Stars Align for Charity Event

 By: Derek Toney
As the Towson Center emptied out early Saturday evening, Sam Cassell stood near the sidelines with some family and friends. It was a rare tranquil moment for the Baltimore native this week.

“It’s been real cool, but I’m still soaking it in,” said Cassell, who won a NBA championship with the Boston Celtics several days ago. “When I go on vacation next month, I can sit back and recap what I went through.”

Cassell was back home Saturday, participating in the sixth annual Kurk Lee Foundation Celebrity Charity All-Star Game at Towson University.

Cassell began his 14th NBA campaign with the Los Angeles Clippers back in November. The Clippers floundered, and bought out Cassell’s contract in late February. After clearing waivers, the veteran guard was signed by the Celtics for the remainder of the season.

The Celtics, the worst team in the league last year, won their 17th title Tuesday with a 131-92 rout of the Los Angeles Lakers, to win the NBA Finals in six games. Cassell, a graduate of Dunbar High, was the backup point guard to Rajon Rondo.

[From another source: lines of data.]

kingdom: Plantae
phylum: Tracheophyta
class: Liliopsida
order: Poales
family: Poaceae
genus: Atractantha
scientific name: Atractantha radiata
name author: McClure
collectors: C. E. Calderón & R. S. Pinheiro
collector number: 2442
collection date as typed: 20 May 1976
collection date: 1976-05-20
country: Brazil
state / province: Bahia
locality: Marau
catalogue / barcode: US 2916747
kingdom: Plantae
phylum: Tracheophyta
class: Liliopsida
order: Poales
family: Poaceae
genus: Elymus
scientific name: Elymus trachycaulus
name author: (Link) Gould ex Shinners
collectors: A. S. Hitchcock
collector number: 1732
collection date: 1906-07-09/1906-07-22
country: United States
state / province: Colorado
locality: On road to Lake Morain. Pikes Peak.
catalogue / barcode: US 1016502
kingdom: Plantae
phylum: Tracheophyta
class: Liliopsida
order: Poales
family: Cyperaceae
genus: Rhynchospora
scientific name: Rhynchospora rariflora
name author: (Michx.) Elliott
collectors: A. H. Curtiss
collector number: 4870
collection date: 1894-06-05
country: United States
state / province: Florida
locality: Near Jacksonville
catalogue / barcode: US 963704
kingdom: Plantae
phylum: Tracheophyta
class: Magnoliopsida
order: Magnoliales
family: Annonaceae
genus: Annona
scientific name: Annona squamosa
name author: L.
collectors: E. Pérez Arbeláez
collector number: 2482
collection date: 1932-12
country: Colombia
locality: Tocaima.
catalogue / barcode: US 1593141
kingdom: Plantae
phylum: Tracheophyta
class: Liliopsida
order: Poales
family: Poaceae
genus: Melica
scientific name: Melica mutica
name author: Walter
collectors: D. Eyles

“People thought it was easy for me to go to Boston, but Boston had to want me,” said Cassell, who averaged 4.5 points and 1.2 assists in the postseason. “They welcomed me with open arms. Some people thought it was going to be a problem; I’m challenging Rondo for minutes. It was never that.

Hey, I’m 38 years old, he’s the starting point guard. If we lose, it’s on him.”

Cassell, who turns 39 in November, said he’s planning to return to Boston next season. Cassell won two championships with Houston, playing alongside Hakeem Olajuwon. He had a much different role this time around as the vaulted “Big Three” of Kevin Garnett, Paul Pierce and Ray Allen helped bring one of professional sports’ most storied franchises back to prominence.

“After winning a championship, it’s just so hard to walk away,” said Cassell. “Certain guys did it, but like I tell guys, every great movie has a sequel. If we consider ourselves a great team we got to repeat.”

Wearing uniform No. 3, likely a homage to his latest title experience, Cassell was given MVP honors for the showcase game which featured former Archbishop Spalding standout Rudy Gay (Memphis Grizzlies) and the Baltimore Ravens’ Terrell Suggs and Mark Clayton.

But the real MVP was Lee, whose non-profit organization has raised more than $200,000 for various charities in Baltimore.

“It means a great deal to support something positive for the city of Baltimore and for the youth,” said Lee, who announced his organization will give $20,000 to the Leukaemia Foundation. “They could’ve done something else on a Saturday.”

“I just like giving back to the kids,” said Denver Nuggets forward Carmelo Anthony, a Baltimore native who starred at Syracuse University and Towson Catholic. “I never had someone who gave back to the community when I was growing up, so I know how important it is.”